■ EXERCICES ■
#1 Relevez, sans doublon, chaque verbe à l'infinitif employé dans le texte sur les systèmes agricoles.
#2 D'après le texte sur les systèmes agricoles, qu'est-ce qui a produit la rente nouvelle mentionnée par le professeur d'agroécologie ?

■ TEXTE SUPPORT ■
────────

Les systèmes agricoles actuels sont encore marqués par le choix posé après la Seconde Guerre mondiale d’augmenter la productivité et de faire baisser les prix par unité de produit. “La rente nouvelle créée par les progrès techniques qui ont permis d’augmenter les rendements, a été essentiellement transférée aux consommateurs en mettant à disposition une nourriture abondante et à bas prix”, ajoute le professeur ­d’agroécologie.

────────

■ DONNÉES FOURNIES ■

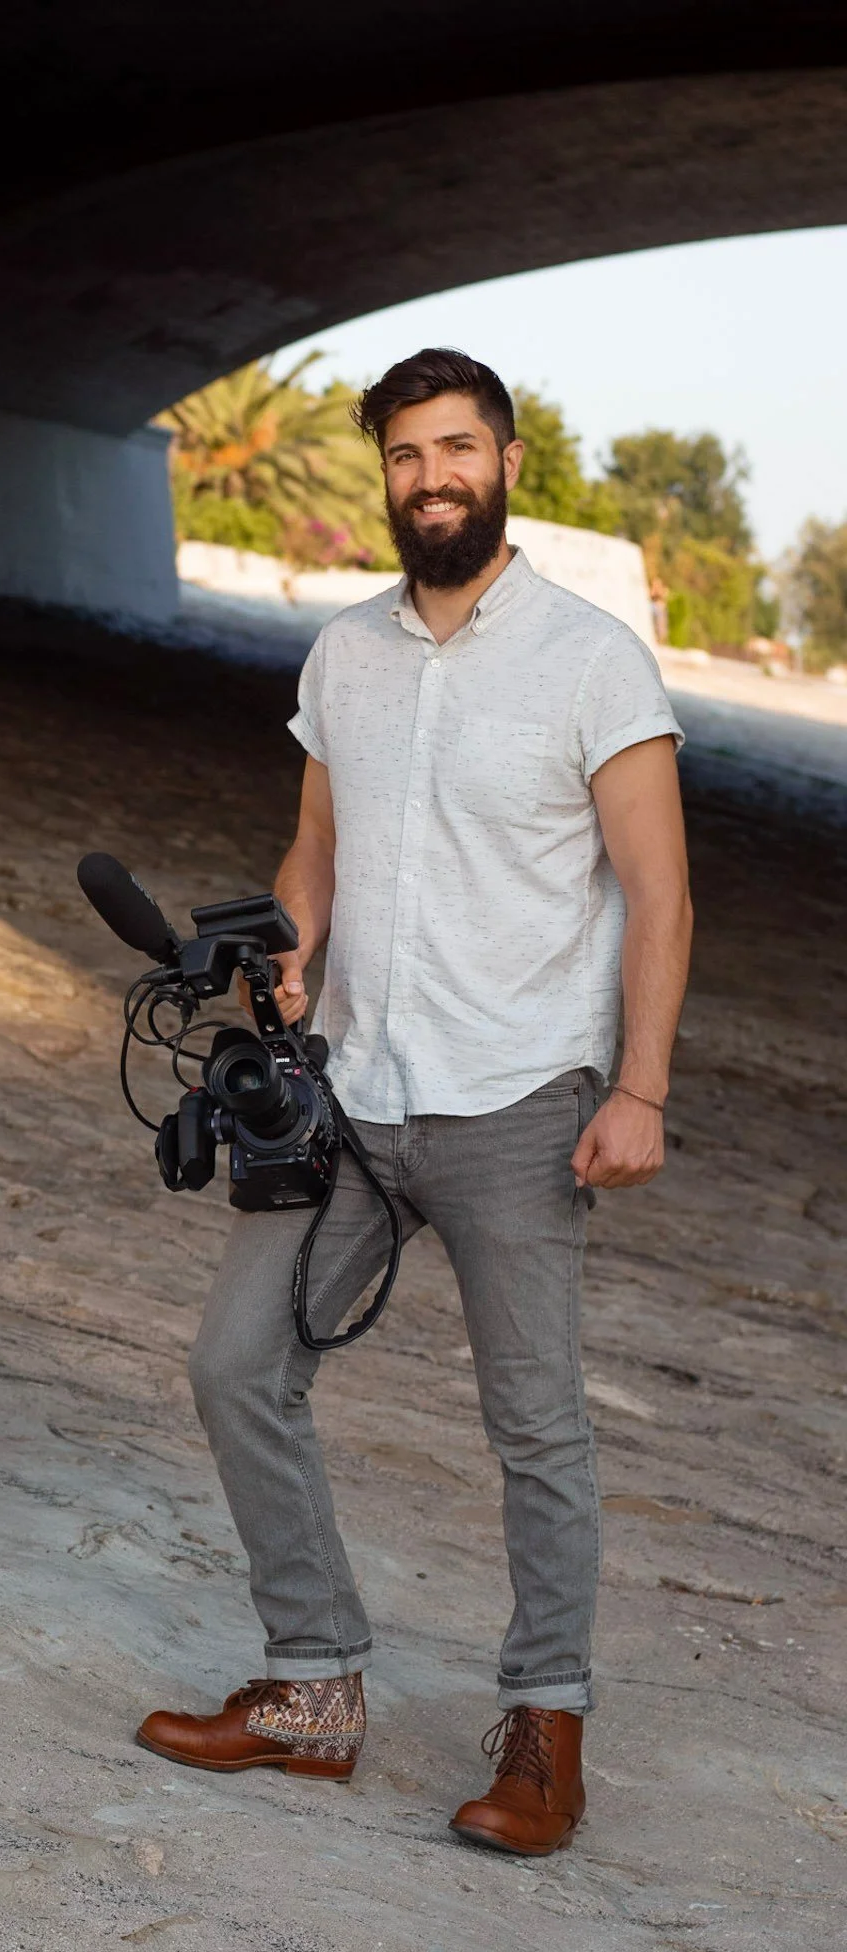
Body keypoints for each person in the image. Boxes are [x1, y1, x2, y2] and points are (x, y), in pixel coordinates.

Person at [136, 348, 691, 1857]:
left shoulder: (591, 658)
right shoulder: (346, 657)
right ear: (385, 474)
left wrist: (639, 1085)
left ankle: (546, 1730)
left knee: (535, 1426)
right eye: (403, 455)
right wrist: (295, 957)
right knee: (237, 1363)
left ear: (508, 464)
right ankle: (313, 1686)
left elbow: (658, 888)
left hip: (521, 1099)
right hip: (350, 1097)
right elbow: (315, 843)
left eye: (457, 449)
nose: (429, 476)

────────

■ RÉPONSES RÉDIGÉES ■
#1 augmenter, faire, baisser

#2 Elle a été produite par les progrès techniques, qui ont permis d'augmenter les rendements.